→ **PAGE EXTRACT**:
━━━━━━━━━━━━━━━━━━━━
About training vae for discrete-valued data

clementchadebec / benchmark_VAE

Unifying Variational Autoencoder (VAE) implementations in Pytorch (NeurIPS 2022)

Apache License 2.0

1.82k stars 164 forks source link

About training vae for discrete-valued data #150

Open Melon-Xu opened 3 months ago

Melon-Xu commented 3 months ago

Thank you for your excellent work! It is really helpful and convenient to use.

I have some image data with discrete pixel values, for example, only 0 and 255. I tried training a VAE on it but the loss is really huge and the reconstruction is not that good.

Do you have any suggestions on training VAE for this kind of data, like model selection, and hyper-parameter selections?

Thank you very much!

clementchadebec commented 3 months ago

Hello @Melon-Xu,

Thank you for the kind words. Can you try to rescale the values in the range [0, 1]?

Best,

Clément

Melon-Xu commented 3 months ago

Thank you for your reply. I will try it. Another question is that, currently I have trained the vae model on mnist, how do I test the reconstruction ability? Is there a script that tests the reconstruction as shown in the readme? Thank you very much!

Melon-Xu commented 3 months ago

Hi, Clément,

I tried to normalize the value from {0, 255} to {0, 1}, but the training loss is really high: around 3500 after converging. My batch size is 8 because my training set is very small, and my patch size is 256*256. The reconstruction performance is really bad, just look like this:

Do you have any suggestions on it? Thank you very much!
━━━━━━━━━━━━━━━━━━━━
→ **TO BE DONE**:
1. In the VAE training thread, what batch size does Melon-Xu use, and why?
2. Continue the VAE training thread from where it stops.

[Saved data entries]
━━━━━━━━━━━━━━━━━━━━
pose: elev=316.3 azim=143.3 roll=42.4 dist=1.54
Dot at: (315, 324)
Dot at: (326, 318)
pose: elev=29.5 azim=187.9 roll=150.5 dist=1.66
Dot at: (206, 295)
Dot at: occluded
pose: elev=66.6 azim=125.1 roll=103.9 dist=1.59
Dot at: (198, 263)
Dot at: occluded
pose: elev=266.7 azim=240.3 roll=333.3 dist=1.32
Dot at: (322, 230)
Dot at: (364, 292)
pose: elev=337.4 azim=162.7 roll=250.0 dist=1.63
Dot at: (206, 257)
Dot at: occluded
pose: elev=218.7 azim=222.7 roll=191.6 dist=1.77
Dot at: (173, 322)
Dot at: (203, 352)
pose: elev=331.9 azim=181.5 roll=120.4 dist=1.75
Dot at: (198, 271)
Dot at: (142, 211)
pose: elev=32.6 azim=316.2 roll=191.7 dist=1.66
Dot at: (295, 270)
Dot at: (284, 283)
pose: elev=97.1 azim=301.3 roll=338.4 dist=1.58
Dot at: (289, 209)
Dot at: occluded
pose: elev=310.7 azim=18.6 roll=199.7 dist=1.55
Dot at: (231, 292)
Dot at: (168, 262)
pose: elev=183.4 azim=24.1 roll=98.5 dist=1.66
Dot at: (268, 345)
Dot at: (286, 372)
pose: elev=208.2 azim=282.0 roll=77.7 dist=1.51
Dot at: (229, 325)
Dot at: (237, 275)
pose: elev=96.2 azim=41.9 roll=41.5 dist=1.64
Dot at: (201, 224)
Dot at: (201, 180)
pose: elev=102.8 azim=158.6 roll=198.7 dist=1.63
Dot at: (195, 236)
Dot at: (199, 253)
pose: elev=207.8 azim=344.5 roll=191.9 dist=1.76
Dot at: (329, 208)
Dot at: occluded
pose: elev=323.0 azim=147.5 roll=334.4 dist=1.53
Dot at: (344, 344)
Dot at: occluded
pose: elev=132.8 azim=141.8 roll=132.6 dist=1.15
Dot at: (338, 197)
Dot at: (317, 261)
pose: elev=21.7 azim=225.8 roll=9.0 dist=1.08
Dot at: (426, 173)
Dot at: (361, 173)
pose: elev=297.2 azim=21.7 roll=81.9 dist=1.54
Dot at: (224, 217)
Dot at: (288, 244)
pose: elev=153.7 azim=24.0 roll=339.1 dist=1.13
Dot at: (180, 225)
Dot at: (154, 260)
━━━━━━━━━━━━━━━━━━━━
→ **RESPONSES PER TASK**:
1. A batch size of 8, because the training set is very small.

2.
clementchadebec commented 2 months ago

Hello @Melon-Xu

Thanks for sharing those results. It seems indeed that your data is very sparse (only a few points are non-zero) which may explain the loss value. Can you share the encoding-decoding architecture you are currently using? I have also experienced that VAE with simple architectures may struggle with this type of data when training a VAE on face landmarks. Another approach would consist in changing the data a bit to make them look like a continuous distribution by smoothing the values near the non-zero points (to make it look like a mixture of Gaussian, for instance). This would make the task easier, and at prediction time, you can postprocess the output of the VAE to get the final points.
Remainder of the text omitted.